What is expected: Work through the data below and state how many lines contain "חדשות", giving that number alone.

Extracted data entries:
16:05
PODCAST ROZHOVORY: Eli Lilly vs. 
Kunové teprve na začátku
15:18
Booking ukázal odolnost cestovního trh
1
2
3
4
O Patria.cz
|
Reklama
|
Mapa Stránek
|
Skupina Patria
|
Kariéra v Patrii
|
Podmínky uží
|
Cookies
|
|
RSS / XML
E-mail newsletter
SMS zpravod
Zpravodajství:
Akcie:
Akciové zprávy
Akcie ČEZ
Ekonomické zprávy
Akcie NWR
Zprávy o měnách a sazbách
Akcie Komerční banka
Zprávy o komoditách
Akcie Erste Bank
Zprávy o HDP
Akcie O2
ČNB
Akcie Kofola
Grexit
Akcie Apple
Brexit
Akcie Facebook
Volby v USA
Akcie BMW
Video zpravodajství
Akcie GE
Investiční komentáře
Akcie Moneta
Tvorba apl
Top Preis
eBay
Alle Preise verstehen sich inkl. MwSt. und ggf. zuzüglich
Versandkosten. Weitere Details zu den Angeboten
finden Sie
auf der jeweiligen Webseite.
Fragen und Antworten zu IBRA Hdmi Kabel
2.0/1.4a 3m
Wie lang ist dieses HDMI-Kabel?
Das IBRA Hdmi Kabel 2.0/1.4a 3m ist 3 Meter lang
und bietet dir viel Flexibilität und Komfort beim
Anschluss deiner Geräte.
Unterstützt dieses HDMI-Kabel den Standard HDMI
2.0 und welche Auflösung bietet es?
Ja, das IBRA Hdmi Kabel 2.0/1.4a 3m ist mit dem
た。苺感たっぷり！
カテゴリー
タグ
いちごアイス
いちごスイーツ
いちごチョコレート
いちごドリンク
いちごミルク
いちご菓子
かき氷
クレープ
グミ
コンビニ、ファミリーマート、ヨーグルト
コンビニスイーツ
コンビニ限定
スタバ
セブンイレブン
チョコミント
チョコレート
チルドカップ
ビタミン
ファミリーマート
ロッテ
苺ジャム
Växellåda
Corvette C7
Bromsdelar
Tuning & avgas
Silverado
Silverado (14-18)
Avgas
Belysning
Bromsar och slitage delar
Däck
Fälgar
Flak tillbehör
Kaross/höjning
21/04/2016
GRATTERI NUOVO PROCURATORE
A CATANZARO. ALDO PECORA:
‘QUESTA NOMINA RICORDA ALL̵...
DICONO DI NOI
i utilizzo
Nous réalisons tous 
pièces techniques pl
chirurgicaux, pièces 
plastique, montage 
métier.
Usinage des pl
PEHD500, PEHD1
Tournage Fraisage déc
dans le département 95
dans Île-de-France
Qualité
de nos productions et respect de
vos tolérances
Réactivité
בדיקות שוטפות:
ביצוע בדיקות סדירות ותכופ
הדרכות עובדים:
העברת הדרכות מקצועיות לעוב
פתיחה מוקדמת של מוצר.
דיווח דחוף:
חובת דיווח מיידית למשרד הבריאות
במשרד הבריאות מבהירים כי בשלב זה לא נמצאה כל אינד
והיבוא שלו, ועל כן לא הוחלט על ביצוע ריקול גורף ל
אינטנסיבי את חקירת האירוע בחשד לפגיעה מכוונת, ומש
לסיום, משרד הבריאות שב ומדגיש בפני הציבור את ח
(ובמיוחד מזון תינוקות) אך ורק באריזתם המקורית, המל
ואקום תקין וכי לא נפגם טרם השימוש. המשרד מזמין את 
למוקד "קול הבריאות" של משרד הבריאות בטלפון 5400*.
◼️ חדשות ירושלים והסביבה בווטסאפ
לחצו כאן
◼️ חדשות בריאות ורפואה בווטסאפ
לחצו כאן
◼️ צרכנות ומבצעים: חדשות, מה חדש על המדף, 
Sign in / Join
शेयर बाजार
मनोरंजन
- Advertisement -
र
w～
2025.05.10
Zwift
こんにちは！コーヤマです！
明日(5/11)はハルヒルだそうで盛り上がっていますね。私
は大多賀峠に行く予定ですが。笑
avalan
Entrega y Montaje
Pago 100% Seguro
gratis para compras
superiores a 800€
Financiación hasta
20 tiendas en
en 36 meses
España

Exercise answer: 3